Sebelumnya telah dibahas mengenai prinsip pembuktian pada Permohonan, pada kesempatan ini redaksi Hukumindo.com akan membahas mengenai Putusan Permohonan.

Adapun bentuk penetapan terkait permohonan berisi pertimbangan dan diktum penyelesaian permohonan dituangkan dalam bentuk penetapan, dan namanya juga disebut penetapan atas ketetapan (beschikking; decree). Bentuk ini membedakan penyelesaian yang dijatuhkan Pengadilan dalam gugatan contentiosa. Dalam gugatan perdata yang bersifat partai, penyelesaian yang dijatuhkan berbentuk putusan atau vonis (award).[1]
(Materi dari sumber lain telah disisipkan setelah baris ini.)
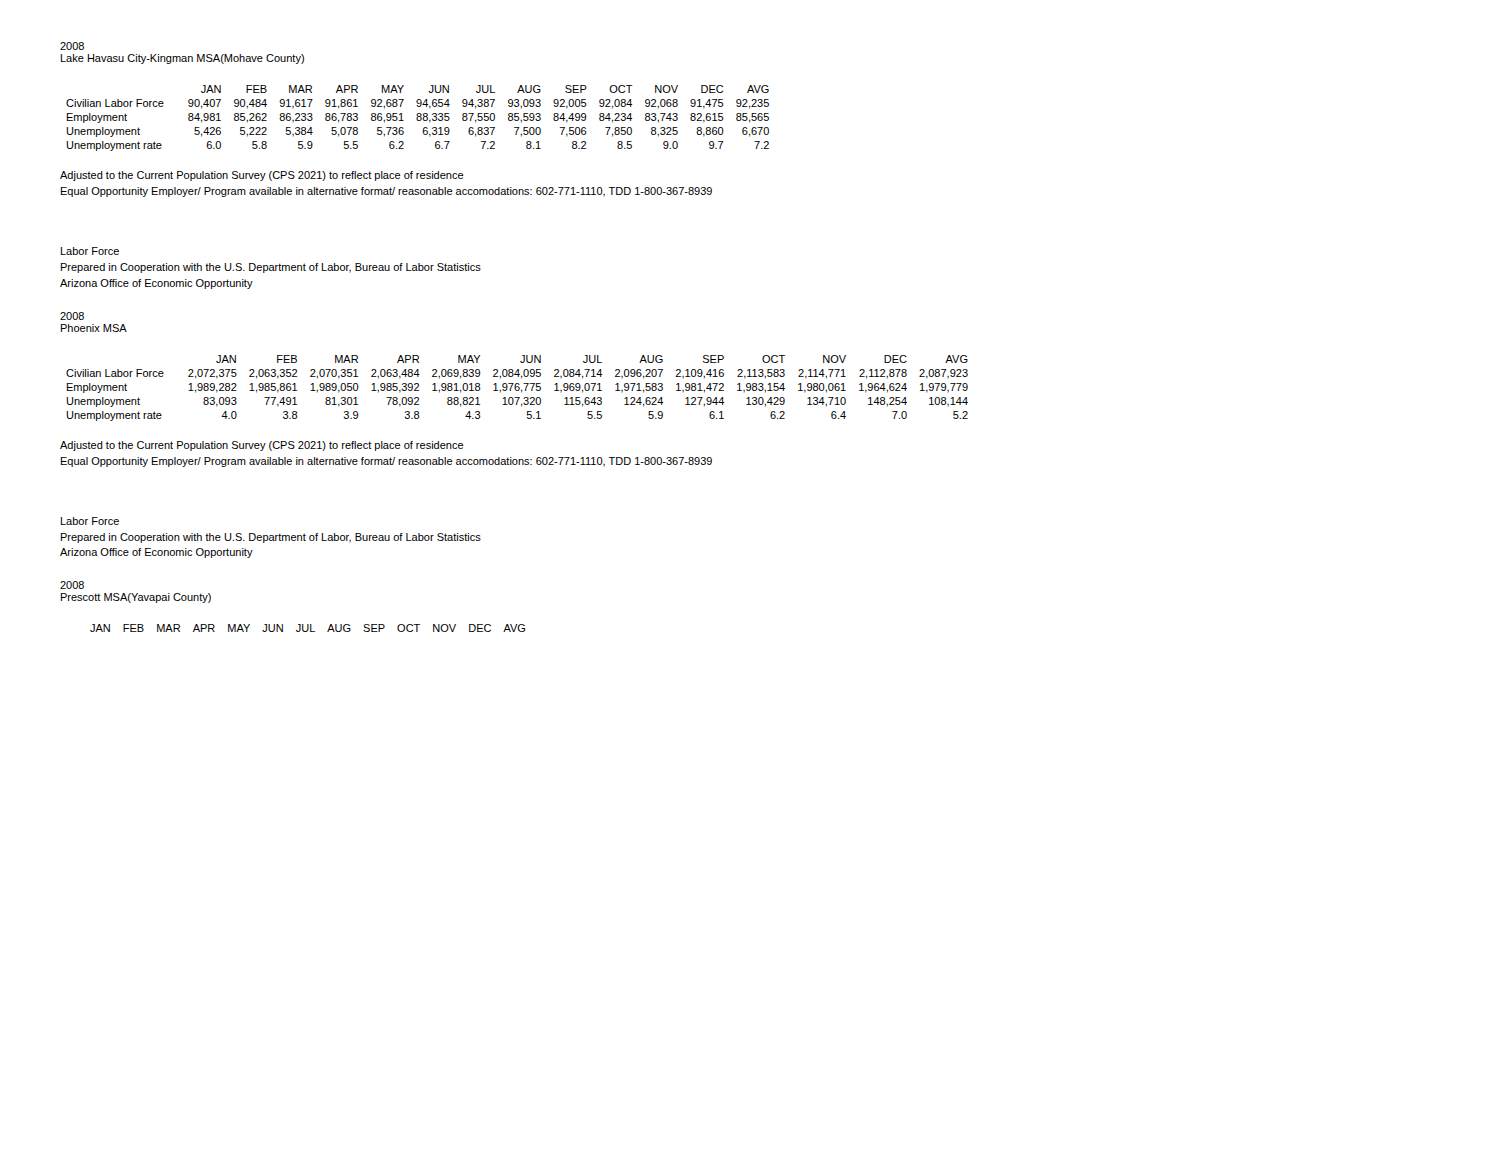2008
Lake Havasu City-Kingman MSA(Mohave County)
| | JAN | FEB | MAR | APR | MAY | JUN | JUL | AUG | SEP | OCT | NOV | DEC | AVG |
| --- | --- | --- | --- | --- | --- | --- | --- | --- | --- | --- | --- | --- | --- |
| Civilian Labor Force | 90,407 | 90,484 | 91,617 | 91,861 | 92,687 | 94,654 | 94,387 | 93,093 | 92,005 | 92,084 | 92,068 | 91,475 | 92,235 |
| Employment | 84,981 | 85,262 | 86,233 | 86,783 | 86,951 | 88,335 | 87,550 | 85,593 | 84,499 | 84,234 | 83,743 | 82,615 | 85,565 |
| Unemployment | 5,426 | 5,222 | 5,384 | 5,078 | 5,736 | 6,319 | 6,837 | 7,500 | 7,506 | 7,850 | 8,325 | 8,860 | 6,670 |
| Unemployment rate | 6.0 | 5.8 | 5.9 | 5.5 | 6.2 | 6.7 | 7.2 | 8.1 | 8.2 | 8.5 | 9.0 | 9.7 | 7.2 |
Adjusted to the Current Population Survey (CPS 2021) to reflect place of residence
Equal Opportunity Employer/ Program available in alternative format/ reasonable accomodations: 602-771-1110, TDD 1-800-367-8939
Labor Force
Prepared in Cooperation with the U.S. Department of Labor, Bureau of Labor Statistics
Arizona Office of Economic Opportunity
2008
Phoenix MSA
| | JAN | FEB | MAR | APR | MAY | JUN | JUL | AUG | SEP | OCT | NOV | DEC | AVG |
| --- | --- | --- | --- | --- | --- | --- | --- | --- | --- | --- | --- | --- | --- |
| Civilian Labor Force | 2,072,375 | 2,063,352 | 2,070,351 | 2,063,484 | 2,069,839 | 2,084,095 | 2,084,714 | 2,096,207 | 2,109,416 | 2,113,583 | 2,114,771 | 2,112,878 | 2,087,923 |
| Employment | 1,989,282 | 1,985,861 | 1,989,050 | 1,985,392 | 1,981,018 | 1,976,775 | 1,969,071 | 1,971,583 | 1,981,472 | 1,983,154 | 1,980,061 | 1,964,624 | 1,979,779 |
| Unemployment | 83,093 | 77,491 | 81,301 | 78,092 | 88,821 | 107,320 | 115,643 | 124,624 | 127,944 | 130,429 | 134,710 | 148,254 | 108,144 |
| Unemployment rate | 4.0 | 3.8 | 3.9 | 3.8 | 4.3 | 5.1 | 5.5 | 5.9 | 6.1 | 6.2 | 6.4 | 7.0 | 5.2 |
Adjusted to the Current Population Survey (CPS 2021) to reflect place of residence
Equal Opportunity Employer/ Program available in alternative format/ reasonable accomodations: 602-771-1110, TDD 1-800-367-8939
Labor Force
Prepared in Cooperation with the U.S. Department of Labor, Bureau of Labor Statistics
Arizona Office of Economic Opportunity
2008
Prescott MSA(Yavapai County)
| | JAN | FEB | MAR | APR | MAY | JUN | JUL | AUG | SEP | OCT | NOV | DEC | AVG |
| --- | --- | --- | --- | --- | --- | --- | --- | --- | --- | --- | --- | --- | --- |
Pada permohonan, diktum bersifat deklarator, yaitu:[2]
  1. Diktumnya hanya berisi penegasan pernyataan atau deklarasi hukum tentang hal yang diminta;
  2. Pengadilan tidak boleh mencantumkan diktum condemnatoir (yang mengandung hukuman) terhadap siapa pun;
  3. Juga tidak dapat memuat amar konstitutif, yaitu yang menciptakan suatu keadaan baru, seperti membatalkan perjanjian, menyatakan sebagai pemilik atau sesuatu barang, dan sebagainya.
____________________
1.“Hukum Acara Perdata (Tentang Gugatan, Persidangan, Penyitaan, Pembuktian, Dan Putusan Pengadilan)”, M. Yahya Harahap, S.H., Sinar Grafika, Jakarta, 2010, Hal.: 40.
2. Ibid. Hal.: 40-41.

Jumat, 15 Mei 2020

Prinsip Pembuktian Pada Permohonan


(iStock)

Oleh:
Tim Hukumindo

Sebelumnya telah dibahas mengenai proses pemeriksaan permohonan, masih pada pokok yang berkaitan, pada kesempatan ini redaksi Hukumindo.com akan membahas mengenai Prinsip Pembuktian Pada Permohonan.
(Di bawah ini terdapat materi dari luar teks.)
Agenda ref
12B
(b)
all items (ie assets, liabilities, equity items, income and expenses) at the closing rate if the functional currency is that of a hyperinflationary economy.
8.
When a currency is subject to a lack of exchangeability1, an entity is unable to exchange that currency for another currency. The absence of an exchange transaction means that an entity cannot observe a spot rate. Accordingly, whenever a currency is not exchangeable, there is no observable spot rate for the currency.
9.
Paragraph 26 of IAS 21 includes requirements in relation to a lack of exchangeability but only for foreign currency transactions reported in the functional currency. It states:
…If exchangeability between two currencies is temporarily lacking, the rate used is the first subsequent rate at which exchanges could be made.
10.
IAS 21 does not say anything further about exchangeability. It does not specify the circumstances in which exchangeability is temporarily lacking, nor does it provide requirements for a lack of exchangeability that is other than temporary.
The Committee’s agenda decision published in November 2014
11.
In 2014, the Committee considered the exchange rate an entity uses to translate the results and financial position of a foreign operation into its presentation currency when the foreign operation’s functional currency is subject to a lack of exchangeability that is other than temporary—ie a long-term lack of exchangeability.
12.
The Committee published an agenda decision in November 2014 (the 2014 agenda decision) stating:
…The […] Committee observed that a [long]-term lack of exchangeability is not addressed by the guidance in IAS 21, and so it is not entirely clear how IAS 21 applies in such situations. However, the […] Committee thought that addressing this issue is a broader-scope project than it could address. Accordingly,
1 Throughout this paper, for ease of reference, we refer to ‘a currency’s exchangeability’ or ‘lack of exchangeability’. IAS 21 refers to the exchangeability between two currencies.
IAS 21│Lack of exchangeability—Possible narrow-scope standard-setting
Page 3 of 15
Berbeda dengan proses pemeriksaan permohonan dimana terdapat beberapa asas yang tidak ditegakkan, pada proses pembuktiannya tetap harus menegakkan prinsip-prinsip pembuktian pada umumnya di hukum acara perdata.

Prinsip ajaran dan sistem pembuktian, harus ditegakkan dan diterapkan sepenuhnya dalam proses pemeriksaan dan penyelesaian permohonan. Mengabaikan penegakkan dan penerapan ajaran dan sistem pembuktian dalam pemeriksaan permohonan, dapat menimbulkan akibat yang sangat fatal. Misalnya, permohonan izin poligami. Ternyata bukti yang diajukan pemohon adalah surat keterangan persetujuan dari wanita lain, bukan dari istri pertama Pemohon. Jika Pengadilan hanya bersikap formil, bukti itu dianggap sudah cukup bagi hakim memberi izin poligami. Akan tetapi, apabila ditegakkan ukuran batas minimal pembuktian, surat dimaksud belum cukup memenuhi batas minimal. Oleh karena itu, harus ditambah lagi dengan alat bukti lain, seperti keterangan saksi.[1]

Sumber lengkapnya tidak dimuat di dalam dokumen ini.